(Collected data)
--------------------------------------------------
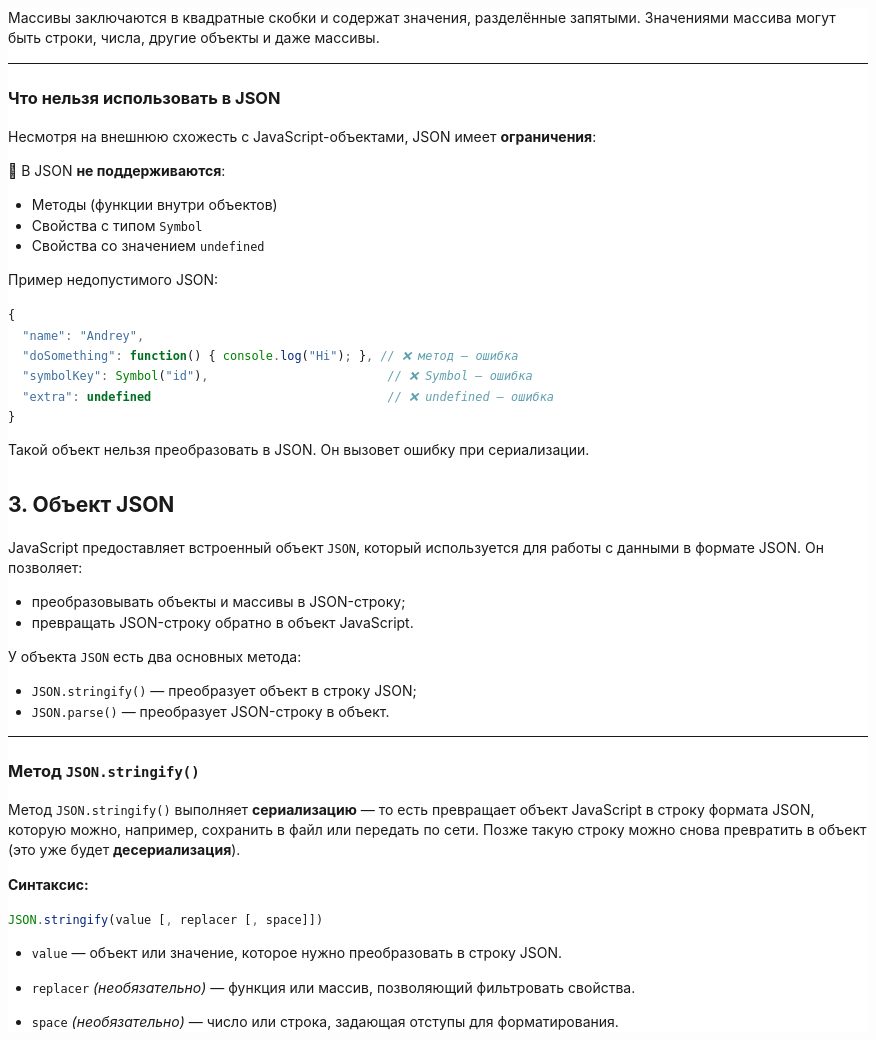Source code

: Массивы заключаются в квадратные скобки и содержат значения, разделённые запятыми. Значениями массива могут быть строки, числа, другие объекты и даже массивы.

---

### Что **нельзя** использовать в JSON

Несмотря на внешнюю схожесть с JavaScript-объектами, JSON имеет **ограничения**:

🚫 В JSON **не поддерживаются**:

- Методы (функции внутри объектов)
- Свойства с типом `Symbol`
- Свойства со значением `undefined`

Пример недопустимого JSON:

```javascript
{
  "name": "Andrey",
  "doSomething": function() { console.log("Hi"); }, // ❌ метод — ошибка
  "symbolKey": Symbol("id"),                         // ❌ Symbol — ошибка
  "extra": undefined                                 // ❌ undefined — ошибка
}
```

Такой объект нельзя преобразовать в JSON. Он вызовет ошибку при сериализации.

## 3. Объект JSON

JavaScript предоставляет встроенный объект `JSON`, который используется для работы с данными в формате JSON. Он позволяет:

- преобразовывать объекты и массивы в JSON-строку;
- превращать JSON-строку обратно в объект JavaScript.

У объекта `JSON` есть два основных метода:

- `JSON.stringify()` — преобразует объект в строку JSON;
- `JSON.parse()` — преобразует JSON-строку в объект.

---

### Метод `JSON.stringify()`

Метод `JSON.stringify()` выполняет **сериализацию** — то есть превращает объект JavaScript в строку формата JSON, которую можно, например, сохранить в файл или передать по сети. Позже такую строку можно снова превратить в объект (это уже будет **десериализация**).

**Синтаксис:**

```js
JSON.stringify(value [, replacer [, space]])
```

- `value` — объект или значение, которое нужно преобразовать в строку JSON.
- `replacer` _(необязательно)_ — функция или массив, позволяющий фильтровать свойства.
- `space` _(необязательно)_ — число или строка, задающая отступы для форматирования.


  [Symbol("id")]: 1,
--------------------------------------------------
» Exercise aim
When an image appears in the data, skip it and output the rest exactly.

» Solution
Source code

: Массивы заключаются в квадратные скобки и содержат значения, разделённые запятыми. Значениями массива могут быть строки, числа, другие объекты и даже массивы.

---

### Что **нельзя** использовать в JSON

Несмотря на внешнюю схожесть с JavaScript-объектами, JSON имеет **ограничения**:

🚫 В JSON **не поддерживаются**:

- Методы (функции внутри объектов)
- Свойства с типом `Symbol`
- Свойства со значением `undefined`

Пример недопустимого JSON:

```javascript
{
  "name": "Andrey",
  "doSomething": function() { console.log("Hi"); }, // ❌ метод — ошибка
  "symbolKey": Symbol("id"),                         // ❌ Symbol — ошибка
  "extra": undefined                                 // ❌ undefined — ошибка
}
```

Такой объект нельзя преобразовать в JSON. Он вызовет ошибку при сериализации.

## 3. Объект JSON

JavaScript предоставляет встроенный объект `JSON`, который используется для работы с данными в формате JSON. Он позволяет:

- преобразовывать объекты и массивы в JSON-строку;
- превращать JSON-строку обратно в объект JavaScript.

У объекта `JSON` есть два основных метода:

- `JSON.stringify()` — преобразует объект в строку JSON;
- `JSON.parse()` — преобразует JSON-строку в объект.

---

### Метод `JSON.stringify()`

Метод `JSON.stringify()` выполняет **сериализацию** — то есть превращает объект JavaScript в строку формата JSON, которую можно, например, сохранить в файл или передать по сети. Позже такую строку можно снова превратить в объект (это уже будет **десериализация**).

**Синтаксис:**

```js
JSON.stringify(value [, replacer [, space]])
```

- `value` — объект или значение, которое нужно преобразовать в строку JSON.
- `replacer` _(необязательно)_ — функция или массив, позволяющий фильтровать свойства.
- `space` _(необязательно)_ — число или строка, задающая отступы для форматирования.


  [Symbol("id")]: 1,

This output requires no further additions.